* _Exercise aim_: Rewrite the passage of the Super Bowl merchandise article starting at "We’re fascinated by" and ending at "NFL exec said.", changing "cavernous" to "enormous".

NFL shifts Super Bowl merchandise game plan

Terry Lefton
Retail concession company Facility Merchandising Inc. will not have the rights to sell merchandise at Super Bowl XLVII in New Orleans, marking the first time in 24 years FMI won’t be selling Super Bowl merchandise at the venue hosting the NFL’s title game. FMI also had the rights to operate the store-within-the-NFL-Experience-store.

We’re fascinated by which companies will now have those valuable rights for the next NFL championship game — a combination of MainGate and Lids.

Licensed product retailer Lids, which has around 1,000 locations, will administer sales of Super Bowl-licensed products at hotels in and around New Orleans and at the cavernous store within the NFL Experience. While Lids has not had a dedicated concessions business previously, its 23,000-square-foot store within an abandoned Nordstrom in downtown Indianapolis during the Super Bowl in February must have turned some heads among league officials.

Lids’ 23,000-square-foot store at this year’s Super Bowl was “phenomenal,” one NFL exec said.
Photo by: TERRY LEFTON / STAFF
“We made a decision to try something new for this year,” said NFL consumer products chief Leo Kane.

Venue concessions expert MainGate, which held hotel sales rights for Super Bowl merchandise in Indianapolis, will handle game-day merchandise sales at the Mercedes-Benz Superdome.

“What Lids did in Indianapolis was phenomenal, so we want to see what they can do with NFLX,” Kane said. “We liked what MainGate did at Indy, so they will have the key league hotel [rights], and we’re intrigued to see what they can do in-stadium. … We want to continue to try and go with partners that come to us with innovation.”

There is no official comment from any of the vendors involved.

We’re told, by reliable sources, that bidding on merchandise rights for the 2014 Super Bowl in New Jersey, expected to be far more lucrative than the New Orleans affair, will begin in September. Still pending is the not-insignificant issue of where the NFL Experience will be located prior to Super Bowl XLVIII, which might make bidding a bit tricky.

MILITARY ESCALATION: Having experienced double-digit increases in brand awareness within the first season of a three-year NFL sponsorship, USAA, which insures servicemen and women and their families, is adding more firepower for this year’s campaign.

USAA Executive Director of Marketing Don Clark said brand “likability” was also up and that digital traffic was stimulated by ads within NFL telecasts. Given all the marketing noise within the hyperbolic insurance category, those positive metrics were enough to convince the league’s official military appreciation sponsor to amp up its NFL media budget, especially behind NBC’s “Sunday Night Football.”

* _Information supplied_:
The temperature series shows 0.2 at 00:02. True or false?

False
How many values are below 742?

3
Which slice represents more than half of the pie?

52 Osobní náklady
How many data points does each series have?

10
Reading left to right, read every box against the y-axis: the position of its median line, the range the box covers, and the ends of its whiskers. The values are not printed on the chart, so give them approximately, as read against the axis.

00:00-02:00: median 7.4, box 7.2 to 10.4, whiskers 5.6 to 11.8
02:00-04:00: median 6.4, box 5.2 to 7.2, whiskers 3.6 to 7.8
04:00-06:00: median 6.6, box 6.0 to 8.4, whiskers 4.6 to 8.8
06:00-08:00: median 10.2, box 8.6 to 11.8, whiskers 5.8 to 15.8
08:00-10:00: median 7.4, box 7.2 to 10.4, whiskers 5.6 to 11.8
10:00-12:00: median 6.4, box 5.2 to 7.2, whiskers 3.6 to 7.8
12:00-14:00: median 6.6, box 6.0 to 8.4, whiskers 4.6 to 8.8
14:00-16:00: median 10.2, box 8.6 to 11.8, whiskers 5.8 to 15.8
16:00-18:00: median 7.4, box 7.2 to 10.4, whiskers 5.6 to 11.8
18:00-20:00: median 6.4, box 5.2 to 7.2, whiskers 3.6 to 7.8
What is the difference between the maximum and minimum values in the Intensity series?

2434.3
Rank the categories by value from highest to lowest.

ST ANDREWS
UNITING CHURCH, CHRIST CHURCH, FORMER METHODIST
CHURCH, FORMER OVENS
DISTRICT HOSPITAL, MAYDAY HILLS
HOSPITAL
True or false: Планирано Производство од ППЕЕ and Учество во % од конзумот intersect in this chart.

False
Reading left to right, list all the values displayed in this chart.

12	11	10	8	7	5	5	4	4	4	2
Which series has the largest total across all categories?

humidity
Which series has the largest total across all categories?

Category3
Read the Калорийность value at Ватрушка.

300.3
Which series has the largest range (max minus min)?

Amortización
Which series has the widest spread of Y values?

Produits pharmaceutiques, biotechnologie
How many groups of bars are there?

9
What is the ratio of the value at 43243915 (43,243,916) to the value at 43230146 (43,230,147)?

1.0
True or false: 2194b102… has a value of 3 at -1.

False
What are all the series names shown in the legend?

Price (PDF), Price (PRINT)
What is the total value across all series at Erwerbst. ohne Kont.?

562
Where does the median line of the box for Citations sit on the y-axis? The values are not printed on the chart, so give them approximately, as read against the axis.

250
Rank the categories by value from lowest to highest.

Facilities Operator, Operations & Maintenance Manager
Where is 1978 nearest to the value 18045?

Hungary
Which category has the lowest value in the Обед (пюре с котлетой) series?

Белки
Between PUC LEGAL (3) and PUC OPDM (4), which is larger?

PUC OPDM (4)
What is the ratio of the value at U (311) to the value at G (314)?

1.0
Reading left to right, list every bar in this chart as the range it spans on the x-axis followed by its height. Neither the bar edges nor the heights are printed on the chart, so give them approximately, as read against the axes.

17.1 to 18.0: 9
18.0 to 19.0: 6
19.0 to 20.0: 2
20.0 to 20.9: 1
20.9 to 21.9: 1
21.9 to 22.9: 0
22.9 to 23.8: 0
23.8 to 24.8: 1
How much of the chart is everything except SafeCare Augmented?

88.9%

* _Solved problem_:
We’re fascinated by which companies will now have those valuable rights for the next NFL championship game — a combination of MainGate and Lids.

Licensed product retailer Lids, which has around 1,000 locations, will administer sales of Super Bowl-licensed products at hotels in and around New Orleans and at the enormous store within the NFL Experience. While Lids has not had a dedicated concessions business previously, its 23,000-square-foot store within an abandoned Nordstrom in downtown Indianapolis during the Super Bowl in February must have turned some heads among league officials.

Lids’ 23,000-square-foot store at this year’s Super Bowl was “phenomenal,” one NFL exec said.